Rule purpose | Rule definition |
Idle | Rule add idle_record
gpdb_record(message=”Record Idle for pgadmin3″) when (session_id:host:pid:current_query = ‘<IDLE>’ and session_id:host:pid:runtime > 14400 and session_id:host:pid:usename != ‘gpadmin’ and datid:numbackends > 75 and session_id:host:pid:application_name =~ /pgAdmin III/)
|
Idle in transaction | Rule add idle_intrans_record
gpdb_record(message=”Query status is <IDLE in Transaction> > hour “) when session_id:host:pid:runtime > 3600 and session_id:host:pid:current_query = ‘<IDLE in transaction>’
|
Workfile usage | Rule add workfile_record
gpdb_record(message=”10K or 500GB work files”) when session_id:host:pid:usename != ‘gpadmin’ and (session_id:host:pid:spillfile_count_across_cluster > 10000 or session_id:host:pid:spillfile_size_across_cluster > 500000000000)
|
Segment level memory | Rule add vmemseg_record gpdb_record(message=”Query running at > 50% of the segment vmem_protect_limit “)
when session_id:host:segment_id:vmem_size_pct > 50 and session_id:host:pid:runtime > 0
|
Find Select “*” queries running for > 10 minutes | Rule add query_sel_star_record gpdb_record(message=”Select * query running over 10 minutes”)
when session_id:host:pid:runtime > 600 and session_id:host:pid:usename != ‘gpadmin’ and session_id:host:pid:current_query =~ /select */
|
Find Select queries running for > 4 hours | Rule add query_4hour_record gpdb_record(message=”query running over 4 hours “)

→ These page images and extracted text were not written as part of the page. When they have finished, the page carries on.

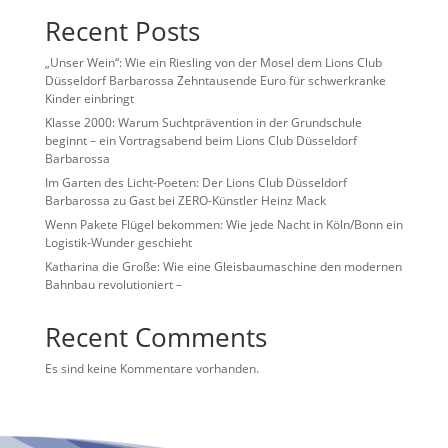
Recent Posts
„Unser Wein“: Wie ein Riesling von der Mosel dem Lions Club
Düsseldorf Barbarossa Zehntausende Euro für schwerkranke
Kinder einbringt
Klasse 2000: Warum Suchtprävention in der Grundschule
beginnt – ein Vortragsabend beim Lions Club Düsseldorf
Barbarossa
Im Garten des Licht-Poeten: Der Lions Club Düsseldorf
Barbarossa zu Gast bei ZERO-Künstler Heinz Mack
Wenn Pakete Flügel bekommen: Wie jede Nacht in Köln/Bonn ein
Logistik-Wunder geschieht
Katharina die Große: Wie eine Gleisbaumaschine den modernen
Bahnbau revolutioniert –
Recent Comments
Es sind keine Kommentare vorhanden.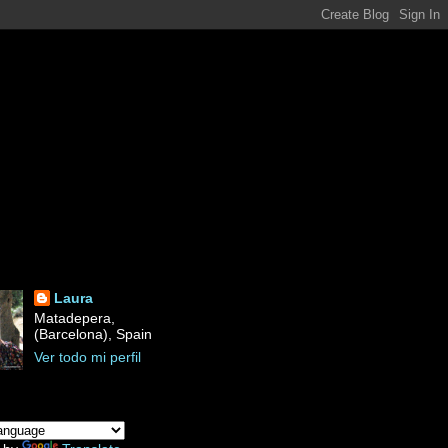
Laura
Matadepera,
(Barcelona), Spain
Ver todo mi perfil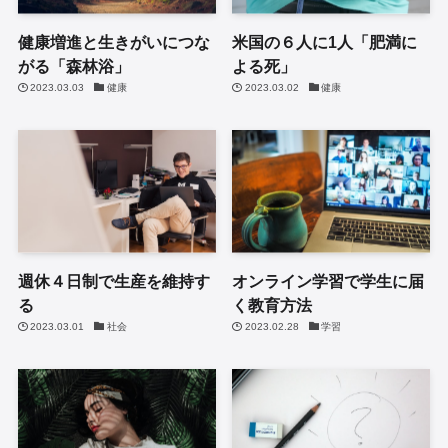
健康増進と生きがいにつな
米国の６人に1人「肥満に
がる「森林浴」
よる死」
2023.03.03
健康
2023.03.02
健康
週休４日制で生産を維持す
オンライン学習で学生に届
る
く教育方法
2023.03.01
社会
2023.02.28
学習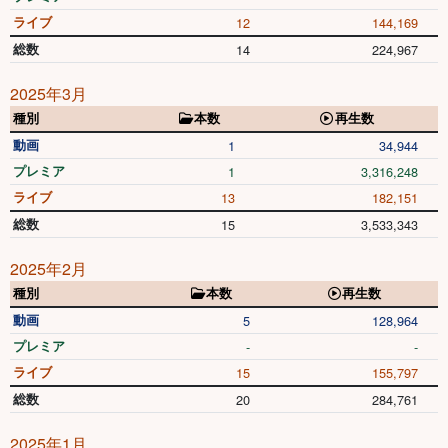
ライブ
12
144,169
総数
14
224,967
2025年3月
種別
本数
再生数
動画
1
34,944
プレミア
1
3,316,248
ライブ
13
182,151
総数
15
3,533,343
2025年2月
種別
本数
再生数
動画
5
128,964
プレミア
-
-
ライブ
15
155,797
総数
20
284,761
2025年1月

when session_id:host:pid:runtime > 14400 and (session_id:host:pid:current_query != ‘<IDLE>’ and session_id:host:pid:current_query != ‘<IDLE> in transaction’) and session_id:host:pid:usename != ‘gpadmin’
|
Find processes using > 85% of CPU | Rule add cpu_record gpdb_record(message=’CPU util > 85% for this process’)
when host:pid:cpu_util > 85 and session_id:host:pid:runtime > 0
|
A very helpful threshold when building a WLM rule is the date/time threshold. Using this threshold in conjunction with other thresholds, a unique rule template can be deployed for a particular time of day, differentiating between online and batch workloads that have different workload signatures. For example,
Online users – From midnight to 5PM
- kill any query running for more than 120 seconds
rule add kill_long
pg_terminate_backend()
when session_id:host:pid:runtime* > 120
|
and host:hour > 0 and host:hour < 17
Batch process – From 5PM to midnight
- kill any query running for more than 600 seconds.
rule add kill_long
pg_terminate_backend()
when session_id:host:pid:runtime* > 600
and host:hour > 17 and host:hour < 24
WLM is an essential tool to manage the diverse and high volume use cases of a GreenPlum database. All users of the database feel that their jobs, reports, or SQL are mission critical. GP WLM provides the capability and discipline required to organize these activities and control the critical database resources so that they can be leveraged most effectively. In Greenplum 5.0, Pivotal sets the foundation for their next generation of WLM features, which will further enhance Greenplum’ s workload management capabilities.